Task objective — Find every line in the items below that contains the word "executed" and copy each of those lines. Matching is case-sensitive.

Input —

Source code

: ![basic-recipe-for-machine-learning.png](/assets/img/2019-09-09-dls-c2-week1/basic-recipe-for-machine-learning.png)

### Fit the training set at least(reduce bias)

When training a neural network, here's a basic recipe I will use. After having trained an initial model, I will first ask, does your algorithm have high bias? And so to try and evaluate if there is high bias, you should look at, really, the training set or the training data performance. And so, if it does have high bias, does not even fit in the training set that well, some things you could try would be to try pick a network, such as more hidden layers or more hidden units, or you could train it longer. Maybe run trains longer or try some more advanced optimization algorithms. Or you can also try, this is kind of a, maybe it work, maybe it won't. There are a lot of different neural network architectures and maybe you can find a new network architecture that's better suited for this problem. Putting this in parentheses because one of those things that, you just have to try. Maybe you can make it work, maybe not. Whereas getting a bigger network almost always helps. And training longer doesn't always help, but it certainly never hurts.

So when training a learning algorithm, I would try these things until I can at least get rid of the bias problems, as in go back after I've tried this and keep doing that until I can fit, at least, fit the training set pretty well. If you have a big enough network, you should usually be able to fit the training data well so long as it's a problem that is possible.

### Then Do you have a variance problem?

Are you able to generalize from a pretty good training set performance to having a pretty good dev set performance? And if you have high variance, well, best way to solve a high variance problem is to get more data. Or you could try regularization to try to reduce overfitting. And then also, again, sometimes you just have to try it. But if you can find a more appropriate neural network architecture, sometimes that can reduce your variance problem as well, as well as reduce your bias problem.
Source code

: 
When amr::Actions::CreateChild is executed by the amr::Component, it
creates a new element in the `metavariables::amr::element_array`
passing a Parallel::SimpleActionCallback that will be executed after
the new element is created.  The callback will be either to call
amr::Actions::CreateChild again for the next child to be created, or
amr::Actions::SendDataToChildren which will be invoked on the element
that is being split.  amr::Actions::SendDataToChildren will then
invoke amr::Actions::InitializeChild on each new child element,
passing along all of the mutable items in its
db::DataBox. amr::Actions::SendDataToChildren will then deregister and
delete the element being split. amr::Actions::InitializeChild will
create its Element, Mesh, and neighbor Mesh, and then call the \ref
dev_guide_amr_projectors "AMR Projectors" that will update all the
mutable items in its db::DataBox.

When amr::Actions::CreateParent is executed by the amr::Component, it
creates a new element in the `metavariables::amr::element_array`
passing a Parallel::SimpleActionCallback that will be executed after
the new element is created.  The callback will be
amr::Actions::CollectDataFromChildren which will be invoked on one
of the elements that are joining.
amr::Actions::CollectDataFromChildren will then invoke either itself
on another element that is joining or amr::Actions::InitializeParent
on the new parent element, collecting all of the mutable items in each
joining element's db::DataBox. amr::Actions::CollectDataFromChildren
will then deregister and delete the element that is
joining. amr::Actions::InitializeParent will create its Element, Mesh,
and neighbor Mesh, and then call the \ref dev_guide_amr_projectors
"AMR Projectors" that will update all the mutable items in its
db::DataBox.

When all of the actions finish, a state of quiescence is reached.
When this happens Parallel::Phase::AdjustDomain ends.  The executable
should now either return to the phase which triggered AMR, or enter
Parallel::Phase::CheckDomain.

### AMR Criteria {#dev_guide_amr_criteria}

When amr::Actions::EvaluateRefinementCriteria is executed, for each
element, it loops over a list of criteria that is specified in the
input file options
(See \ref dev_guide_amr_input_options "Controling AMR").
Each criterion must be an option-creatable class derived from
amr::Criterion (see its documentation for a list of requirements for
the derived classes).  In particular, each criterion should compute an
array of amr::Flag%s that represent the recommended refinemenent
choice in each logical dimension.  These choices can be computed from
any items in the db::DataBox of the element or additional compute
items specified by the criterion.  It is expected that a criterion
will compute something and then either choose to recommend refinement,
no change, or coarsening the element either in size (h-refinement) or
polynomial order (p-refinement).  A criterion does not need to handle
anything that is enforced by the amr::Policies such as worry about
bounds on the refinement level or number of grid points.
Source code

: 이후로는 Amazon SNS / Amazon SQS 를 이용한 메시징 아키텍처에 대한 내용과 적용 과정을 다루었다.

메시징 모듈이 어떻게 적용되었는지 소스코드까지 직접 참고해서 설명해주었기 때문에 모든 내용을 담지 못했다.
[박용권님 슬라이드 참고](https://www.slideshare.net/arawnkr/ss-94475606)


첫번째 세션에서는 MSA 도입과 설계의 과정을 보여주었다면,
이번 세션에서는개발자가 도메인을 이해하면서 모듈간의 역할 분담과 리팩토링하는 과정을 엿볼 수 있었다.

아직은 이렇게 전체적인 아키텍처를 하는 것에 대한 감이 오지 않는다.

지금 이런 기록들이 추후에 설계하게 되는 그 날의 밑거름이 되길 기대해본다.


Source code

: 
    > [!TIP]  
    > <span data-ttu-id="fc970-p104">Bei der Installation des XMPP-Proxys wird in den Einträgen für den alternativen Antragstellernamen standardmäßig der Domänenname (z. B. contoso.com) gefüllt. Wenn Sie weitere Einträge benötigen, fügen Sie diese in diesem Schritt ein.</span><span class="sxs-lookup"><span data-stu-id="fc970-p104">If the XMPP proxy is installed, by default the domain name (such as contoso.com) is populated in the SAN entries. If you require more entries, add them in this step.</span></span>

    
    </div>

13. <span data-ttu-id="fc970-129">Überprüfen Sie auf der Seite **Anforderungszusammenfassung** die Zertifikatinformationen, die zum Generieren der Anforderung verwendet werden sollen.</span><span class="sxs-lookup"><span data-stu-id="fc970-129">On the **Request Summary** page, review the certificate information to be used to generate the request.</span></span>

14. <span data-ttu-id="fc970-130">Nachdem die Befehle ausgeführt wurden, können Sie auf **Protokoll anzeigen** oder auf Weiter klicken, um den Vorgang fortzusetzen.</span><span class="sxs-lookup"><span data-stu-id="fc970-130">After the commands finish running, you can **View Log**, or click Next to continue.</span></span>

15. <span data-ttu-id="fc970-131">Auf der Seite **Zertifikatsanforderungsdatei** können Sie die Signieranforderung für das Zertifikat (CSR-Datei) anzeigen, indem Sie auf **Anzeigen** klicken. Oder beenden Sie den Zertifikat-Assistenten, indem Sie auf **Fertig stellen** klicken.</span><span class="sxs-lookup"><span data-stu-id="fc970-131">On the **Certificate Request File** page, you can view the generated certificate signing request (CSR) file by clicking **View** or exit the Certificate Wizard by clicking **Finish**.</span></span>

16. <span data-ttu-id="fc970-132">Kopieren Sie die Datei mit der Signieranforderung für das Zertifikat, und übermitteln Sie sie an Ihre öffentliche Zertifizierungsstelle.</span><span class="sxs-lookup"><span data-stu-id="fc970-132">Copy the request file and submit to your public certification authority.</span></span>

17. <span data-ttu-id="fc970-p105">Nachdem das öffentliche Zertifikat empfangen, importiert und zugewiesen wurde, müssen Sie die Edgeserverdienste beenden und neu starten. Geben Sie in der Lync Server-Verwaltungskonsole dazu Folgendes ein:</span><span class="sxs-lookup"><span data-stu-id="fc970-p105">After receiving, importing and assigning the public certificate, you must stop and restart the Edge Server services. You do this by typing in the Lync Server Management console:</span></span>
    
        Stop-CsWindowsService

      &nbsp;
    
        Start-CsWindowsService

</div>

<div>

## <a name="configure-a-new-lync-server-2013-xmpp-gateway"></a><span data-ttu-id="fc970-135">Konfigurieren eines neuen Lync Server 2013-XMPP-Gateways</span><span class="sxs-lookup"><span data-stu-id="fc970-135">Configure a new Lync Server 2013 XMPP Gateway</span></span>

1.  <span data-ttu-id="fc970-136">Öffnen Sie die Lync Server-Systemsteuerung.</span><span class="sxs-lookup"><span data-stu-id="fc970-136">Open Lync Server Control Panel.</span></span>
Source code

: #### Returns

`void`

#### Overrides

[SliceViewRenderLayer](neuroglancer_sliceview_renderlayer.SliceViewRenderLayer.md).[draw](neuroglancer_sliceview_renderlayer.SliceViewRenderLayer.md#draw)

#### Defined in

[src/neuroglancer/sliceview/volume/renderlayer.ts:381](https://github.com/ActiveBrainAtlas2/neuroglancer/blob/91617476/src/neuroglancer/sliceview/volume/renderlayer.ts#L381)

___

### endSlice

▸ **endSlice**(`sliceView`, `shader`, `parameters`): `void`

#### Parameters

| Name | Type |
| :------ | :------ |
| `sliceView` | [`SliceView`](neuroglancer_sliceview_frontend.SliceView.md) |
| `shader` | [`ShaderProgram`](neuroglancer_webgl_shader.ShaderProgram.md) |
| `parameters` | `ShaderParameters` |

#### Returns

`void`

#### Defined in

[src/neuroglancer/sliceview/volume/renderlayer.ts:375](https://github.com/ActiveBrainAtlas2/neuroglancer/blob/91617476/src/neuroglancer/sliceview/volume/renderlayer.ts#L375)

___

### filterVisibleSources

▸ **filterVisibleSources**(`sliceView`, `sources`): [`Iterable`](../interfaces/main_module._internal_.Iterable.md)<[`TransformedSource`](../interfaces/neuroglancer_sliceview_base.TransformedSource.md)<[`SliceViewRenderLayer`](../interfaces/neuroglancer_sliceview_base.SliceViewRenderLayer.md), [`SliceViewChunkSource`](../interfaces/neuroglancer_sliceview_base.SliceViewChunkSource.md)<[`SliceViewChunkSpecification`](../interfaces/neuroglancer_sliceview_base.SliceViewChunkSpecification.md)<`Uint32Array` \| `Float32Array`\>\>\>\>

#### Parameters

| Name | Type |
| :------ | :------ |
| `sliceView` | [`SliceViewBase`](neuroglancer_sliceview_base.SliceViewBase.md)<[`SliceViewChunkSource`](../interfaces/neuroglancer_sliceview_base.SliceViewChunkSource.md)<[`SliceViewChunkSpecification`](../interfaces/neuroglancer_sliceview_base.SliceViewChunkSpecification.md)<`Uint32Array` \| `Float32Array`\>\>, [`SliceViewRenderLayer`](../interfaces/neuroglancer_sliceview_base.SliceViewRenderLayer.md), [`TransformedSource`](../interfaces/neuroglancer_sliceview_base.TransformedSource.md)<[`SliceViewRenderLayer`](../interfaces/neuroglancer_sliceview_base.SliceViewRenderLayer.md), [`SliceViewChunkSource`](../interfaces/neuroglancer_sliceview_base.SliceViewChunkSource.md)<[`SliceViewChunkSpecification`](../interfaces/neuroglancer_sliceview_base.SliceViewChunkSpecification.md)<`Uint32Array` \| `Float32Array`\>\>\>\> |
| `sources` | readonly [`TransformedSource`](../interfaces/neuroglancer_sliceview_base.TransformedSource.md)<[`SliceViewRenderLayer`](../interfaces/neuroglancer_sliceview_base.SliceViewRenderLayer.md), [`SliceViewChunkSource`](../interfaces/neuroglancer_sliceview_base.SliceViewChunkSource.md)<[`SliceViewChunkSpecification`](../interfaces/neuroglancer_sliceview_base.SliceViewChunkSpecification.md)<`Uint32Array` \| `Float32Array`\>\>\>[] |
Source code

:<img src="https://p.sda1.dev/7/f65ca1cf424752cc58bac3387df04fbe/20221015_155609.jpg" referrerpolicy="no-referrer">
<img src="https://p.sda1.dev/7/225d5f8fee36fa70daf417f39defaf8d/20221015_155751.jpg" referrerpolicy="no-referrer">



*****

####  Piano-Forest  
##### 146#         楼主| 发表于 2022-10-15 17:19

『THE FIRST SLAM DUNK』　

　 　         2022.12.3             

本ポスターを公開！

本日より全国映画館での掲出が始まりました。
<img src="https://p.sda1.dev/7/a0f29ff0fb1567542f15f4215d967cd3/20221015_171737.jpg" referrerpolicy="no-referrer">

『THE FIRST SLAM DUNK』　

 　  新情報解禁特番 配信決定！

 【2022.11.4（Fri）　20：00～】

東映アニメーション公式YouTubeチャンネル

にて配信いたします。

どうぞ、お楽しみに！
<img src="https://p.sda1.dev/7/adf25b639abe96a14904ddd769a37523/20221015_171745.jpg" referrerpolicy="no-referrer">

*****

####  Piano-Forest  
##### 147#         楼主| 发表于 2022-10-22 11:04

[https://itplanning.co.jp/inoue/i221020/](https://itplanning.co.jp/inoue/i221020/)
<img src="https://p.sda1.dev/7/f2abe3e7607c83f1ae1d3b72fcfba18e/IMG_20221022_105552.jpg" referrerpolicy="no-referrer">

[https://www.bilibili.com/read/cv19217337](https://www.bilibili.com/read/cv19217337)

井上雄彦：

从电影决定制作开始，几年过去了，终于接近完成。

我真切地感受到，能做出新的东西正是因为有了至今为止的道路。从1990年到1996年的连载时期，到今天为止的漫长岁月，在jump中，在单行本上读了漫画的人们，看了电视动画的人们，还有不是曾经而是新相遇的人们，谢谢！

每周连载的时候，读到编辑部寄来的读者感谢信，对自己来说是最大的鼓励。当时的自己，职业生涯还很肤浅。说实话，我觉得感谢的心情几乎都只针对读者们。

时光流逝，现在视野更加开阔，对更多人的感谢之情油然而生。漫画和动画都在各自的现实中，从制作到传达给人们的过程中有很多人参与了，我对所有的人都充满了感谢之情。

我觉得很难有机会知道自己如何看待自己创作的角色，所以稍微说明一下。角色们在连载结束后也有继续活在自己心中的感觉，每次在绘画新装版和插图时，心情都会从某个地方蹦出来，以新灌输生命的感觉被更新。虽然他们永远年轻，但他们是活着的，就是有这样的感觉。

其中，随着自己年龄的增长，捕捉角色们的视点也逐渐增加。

Answer to this task —
When amr::Actions::CreateChild is executed by the amr::Component, it
passing a Parallel::SimpleActionCallback that will be executed after
When amr::Actions::CreateParent is executed by the amr::Component, it
passing a Parallel::SimpleActionCallback that will be executed after
When amr::Actions::EvaluateRefinementCriteria is executed, for each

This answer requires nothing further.